TASK DETAILS => From the very first line down to the line containing "image of neoplastic", write out the material exactly as it appears, and no more.

RECORDS FOR THIS EXERCISE =>
★ ★ ★ ★ ★

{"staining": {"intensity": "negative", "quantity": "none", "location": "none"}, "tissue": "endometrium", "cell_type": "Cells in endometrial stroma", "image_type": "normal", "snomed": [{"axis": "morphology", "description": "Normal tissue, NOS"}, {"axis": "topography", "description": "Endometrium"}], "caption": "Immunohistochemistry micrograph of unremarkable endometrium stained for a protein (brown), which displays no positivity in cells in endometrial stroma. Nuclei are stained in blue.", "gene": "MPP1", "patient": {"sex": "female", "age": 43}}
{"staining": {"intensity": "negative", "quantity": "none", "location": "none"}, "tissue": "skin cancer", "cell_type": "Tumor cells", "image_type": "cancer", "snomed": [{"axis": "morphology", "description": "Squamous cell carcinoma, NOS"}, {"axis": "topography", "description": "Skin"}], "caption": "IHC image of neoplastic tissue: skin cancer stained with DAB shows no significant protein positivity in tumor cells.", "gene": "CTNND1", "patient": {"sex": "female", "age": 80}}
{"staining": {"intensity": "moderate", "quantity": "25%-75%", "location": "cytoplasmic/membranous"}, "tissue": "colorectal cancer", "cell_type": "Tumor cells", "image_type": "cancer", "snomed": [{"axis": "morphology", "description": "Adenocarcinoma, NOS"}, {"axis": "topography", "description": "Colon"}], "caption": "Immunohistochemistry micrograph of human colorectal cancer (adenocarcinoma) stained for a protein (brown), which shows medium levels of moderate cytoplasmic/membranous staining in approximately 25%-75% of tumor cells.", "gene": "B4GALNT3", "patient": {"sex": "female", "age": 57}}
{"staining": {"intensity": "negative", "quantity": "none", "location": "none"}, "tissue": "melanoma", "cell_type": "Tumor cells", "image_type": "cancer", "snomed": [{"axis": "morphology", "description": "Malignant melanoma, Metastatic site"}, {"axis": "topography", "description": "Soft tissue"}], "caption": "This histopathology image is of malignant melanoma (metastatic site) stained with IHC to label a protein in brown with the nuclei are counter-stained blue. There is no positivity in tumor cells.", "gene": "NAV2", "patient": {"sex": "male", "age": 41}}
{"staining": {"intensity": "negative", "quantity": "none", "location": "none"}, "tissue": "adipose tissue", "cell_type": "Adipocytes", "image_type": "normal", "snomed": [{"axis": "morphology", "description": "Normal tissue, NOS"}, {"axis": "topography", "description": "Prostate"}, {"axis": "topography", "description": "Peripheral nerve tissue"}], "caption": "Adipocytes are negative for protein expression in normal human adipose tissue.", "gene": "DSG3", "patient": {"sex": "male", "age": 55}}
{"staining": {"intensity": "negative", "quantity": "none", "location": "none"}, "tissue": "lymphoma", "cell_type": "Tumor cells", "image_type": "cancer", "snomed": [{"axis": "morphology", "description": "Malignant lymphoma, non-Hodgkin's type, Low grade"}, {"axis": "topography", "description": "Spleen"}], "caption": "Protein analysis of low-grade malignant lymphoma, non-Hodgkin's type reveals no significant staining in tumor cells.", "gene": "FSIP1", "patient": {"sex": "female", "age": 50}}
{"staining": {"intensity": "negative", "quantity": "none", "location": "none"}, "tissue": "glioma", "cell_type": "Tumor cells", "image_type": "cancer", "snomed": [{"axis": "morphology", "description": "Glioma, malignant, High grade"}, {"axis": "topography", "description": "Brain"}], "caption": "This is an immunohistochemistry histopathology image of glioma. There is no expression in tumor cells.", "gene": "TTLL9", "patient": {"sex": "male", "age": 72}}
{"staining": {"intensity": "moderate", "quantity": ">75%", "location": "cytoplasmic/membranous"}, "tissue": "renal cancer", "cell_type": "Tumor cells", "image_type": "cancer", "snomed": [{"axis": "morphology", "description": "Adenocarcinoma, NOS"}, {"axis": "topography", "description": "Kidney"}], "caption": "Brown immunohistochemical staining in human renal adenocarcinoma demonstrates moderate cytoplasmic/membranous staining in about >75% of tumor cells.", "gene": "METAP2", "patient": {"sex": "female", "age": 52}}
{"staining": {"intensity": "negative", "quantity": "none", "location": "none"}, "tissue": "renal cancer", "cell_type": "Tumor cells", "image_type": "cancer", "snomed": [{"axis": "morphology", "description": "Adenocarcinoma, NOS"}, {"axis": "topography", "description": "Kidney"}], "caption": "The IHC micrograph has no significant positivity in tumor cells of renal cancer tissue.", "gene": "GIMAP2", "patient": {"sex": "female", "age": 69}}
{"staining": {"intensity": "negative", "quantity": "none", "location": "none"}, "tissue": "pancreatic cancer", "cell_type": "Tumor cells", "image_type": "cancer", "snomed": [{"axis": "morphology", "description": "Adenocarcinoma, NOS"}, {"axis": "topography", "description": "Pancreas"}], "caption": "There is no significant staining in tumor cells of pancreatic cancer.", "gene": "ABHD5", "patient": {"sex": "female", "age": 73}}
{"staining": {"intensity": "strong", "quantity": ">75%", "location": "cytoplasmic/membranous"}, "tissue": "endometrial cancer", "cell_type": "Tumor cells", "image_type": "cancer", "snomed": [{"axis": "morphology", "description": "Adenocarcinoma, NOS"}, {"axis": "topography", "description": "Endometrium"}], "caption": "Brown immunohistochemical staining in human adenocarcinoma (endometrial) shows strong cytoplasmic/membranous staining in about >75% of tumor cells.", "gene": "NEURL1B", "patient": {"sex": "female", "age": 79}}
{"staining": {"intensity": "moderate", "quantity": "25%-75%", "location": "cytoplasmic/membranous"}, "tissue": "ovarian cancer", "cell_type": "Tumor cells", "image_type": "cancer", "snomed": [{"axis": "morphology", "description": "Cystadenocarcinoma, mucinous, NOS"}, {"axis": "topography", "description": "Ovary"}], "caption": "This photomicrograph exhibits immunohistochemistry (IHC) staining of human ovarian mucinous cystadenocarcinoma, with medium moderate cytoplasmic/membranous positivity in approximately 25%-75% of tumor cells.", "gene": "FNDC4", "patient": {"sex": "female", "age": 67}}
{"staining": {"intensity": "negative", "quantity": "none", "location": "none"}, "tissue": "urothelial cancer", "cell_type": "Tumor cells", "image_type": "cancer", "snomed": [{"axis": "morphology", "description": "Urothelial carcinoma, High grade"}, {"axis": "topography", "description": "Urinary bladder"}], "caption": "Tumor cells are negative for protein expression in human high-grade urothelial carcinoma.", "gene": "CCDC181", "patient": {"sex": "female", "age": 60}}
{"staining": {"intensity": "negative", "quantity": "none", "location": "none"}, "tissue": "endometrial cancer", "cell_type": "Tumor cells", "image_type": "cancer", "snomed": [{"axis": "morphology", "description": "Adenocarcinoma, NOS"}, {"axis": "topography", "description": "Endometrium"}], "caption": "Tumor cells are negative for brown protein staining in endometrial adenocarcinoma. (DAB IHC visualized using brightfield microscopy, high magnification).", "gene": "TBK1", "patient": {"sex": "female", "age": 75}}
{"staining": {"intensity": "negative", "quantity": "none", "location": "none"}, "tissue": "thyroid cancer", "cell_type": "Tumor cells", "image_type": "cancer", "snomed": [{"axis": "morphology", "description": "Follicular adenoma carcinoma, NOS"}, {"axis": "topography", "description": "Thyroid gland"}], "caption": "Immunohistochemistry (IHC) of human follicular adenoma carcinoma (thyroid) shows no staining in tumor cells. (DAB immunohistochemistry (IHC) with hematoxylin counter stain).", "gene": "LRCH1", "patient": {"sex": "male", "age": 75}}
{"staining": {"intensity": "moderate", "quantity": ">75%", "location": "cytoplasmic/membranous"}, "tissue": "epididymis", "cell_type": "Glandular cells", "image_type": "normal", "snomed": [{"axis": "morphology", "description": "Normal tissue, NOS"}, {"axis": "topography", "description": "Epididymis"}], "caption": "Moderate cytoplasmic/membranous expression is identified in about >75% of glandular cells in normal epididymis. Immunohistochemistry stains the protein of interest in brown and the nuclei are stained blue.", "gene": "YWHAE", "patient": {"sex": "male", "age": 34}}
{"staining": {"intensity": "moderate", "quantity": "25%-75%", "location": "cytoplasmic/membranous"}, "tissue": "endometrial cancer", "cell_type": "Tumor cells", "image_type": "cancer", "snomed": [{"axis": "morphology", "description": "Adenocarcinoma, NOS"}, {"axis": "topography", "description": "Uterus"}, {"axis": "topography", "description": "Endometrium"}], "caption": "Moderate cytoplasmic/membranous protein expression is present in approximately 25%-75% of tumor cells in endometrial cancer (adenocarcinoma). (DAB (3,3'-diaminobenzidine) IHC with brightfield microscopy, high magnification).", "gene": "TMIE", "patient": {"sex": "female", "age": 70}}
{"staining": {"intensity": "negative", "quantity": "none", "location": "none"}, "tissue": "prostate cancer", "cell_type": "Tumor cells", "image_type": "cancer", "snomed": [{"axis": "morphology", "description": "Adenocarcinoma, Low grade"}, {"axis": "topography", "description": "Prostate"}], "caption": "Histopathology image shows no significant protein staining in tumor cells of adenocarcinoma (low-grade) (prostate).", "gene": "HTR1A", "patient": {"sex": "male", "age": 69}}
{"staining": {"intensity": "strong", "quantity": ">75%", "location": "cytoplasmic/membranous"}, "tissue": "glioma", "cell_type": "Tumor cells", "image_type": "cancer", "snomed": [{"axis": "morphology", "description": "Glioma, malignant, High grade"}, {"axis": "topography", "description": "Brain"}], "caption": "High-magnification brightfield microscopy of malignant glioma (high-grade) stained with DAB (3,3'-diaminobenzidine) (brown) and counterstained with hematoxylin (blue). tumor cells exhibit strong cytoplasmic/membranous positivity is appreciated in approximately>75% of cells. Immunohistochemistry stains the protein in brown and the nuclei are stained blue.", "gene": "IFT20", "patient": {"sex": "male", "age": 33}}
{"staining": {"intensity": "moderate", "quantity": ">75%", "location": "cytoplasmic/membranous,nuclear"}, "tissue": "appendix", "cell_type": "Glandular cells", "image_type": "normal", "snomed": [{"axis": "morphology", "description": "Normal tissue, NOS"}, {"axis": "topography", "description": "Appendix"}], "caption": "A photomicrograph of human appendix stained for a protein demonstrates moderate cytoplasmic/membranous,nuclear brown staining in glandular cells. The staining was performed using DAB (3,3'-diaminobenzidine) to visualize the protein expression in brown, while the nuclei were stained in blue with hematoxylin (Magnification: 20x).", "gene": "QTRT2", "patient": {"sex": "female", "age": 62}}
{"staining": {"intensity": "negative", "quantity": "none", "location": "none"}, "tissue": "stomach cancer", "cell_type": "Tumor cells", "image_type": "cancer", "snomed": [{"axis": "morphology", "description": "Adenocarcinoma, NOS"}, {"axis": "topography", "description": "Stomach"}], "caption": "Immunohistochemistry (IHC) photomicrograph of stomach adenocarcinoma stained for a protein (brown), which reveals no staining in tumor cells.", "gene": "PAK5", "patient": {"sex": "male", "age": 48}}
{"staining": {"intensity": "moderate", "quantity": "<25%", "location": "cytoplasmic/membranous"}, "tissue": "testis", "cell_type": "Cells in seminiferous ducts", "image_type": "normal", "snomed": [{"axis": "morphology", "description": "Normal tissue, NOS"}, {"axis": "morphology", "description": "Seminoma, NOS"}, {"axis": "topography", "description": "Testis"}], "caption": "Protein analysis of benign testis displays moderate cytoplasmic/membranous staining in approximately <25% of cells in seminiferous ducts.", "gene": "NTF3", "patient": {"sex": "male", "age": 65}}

★ ★ ★ ★ ★

TASK SOLUTION =>
{"staining": {"intensity": "negative", "quantity": "none", "location": "none"}, "tissue": "endometrium", "cell_type": "Cells in endometrial stroma", "image_type": "normal", "snomed": [{"axis": "morphology", "description": "Normal tissue, NOS"}, {"axis": "topography", "description": "Endometrium"}], "caption": "Immunohistochemistry micrograph of unremarkable endometrium stained for a protein (brown), which displays no positivity in cells in endometrial stroma. Nuclei are stained in blue.", "gene": "MPP1", "patient": {"sex": "female", "age": 43}}
{"staining": {"intensity": "negative", "quantity": "none", "location": "none"}, "tissue": "skin cancer", "cell_type": "Tumor cells", "image_type": "cancer", "snomed": [{"axis": "morphology", "description": "Squamous cell carcinoma, NOS"}, {"axis": "topography", "description": "Skin"}], "caption": "IHC image of neoplastic tissue: skin cancer stained with DAB shows no significant protein positivity in tumor cells.", "gene": "CTNND1", "patient": {"sex": "female", "age": 80}}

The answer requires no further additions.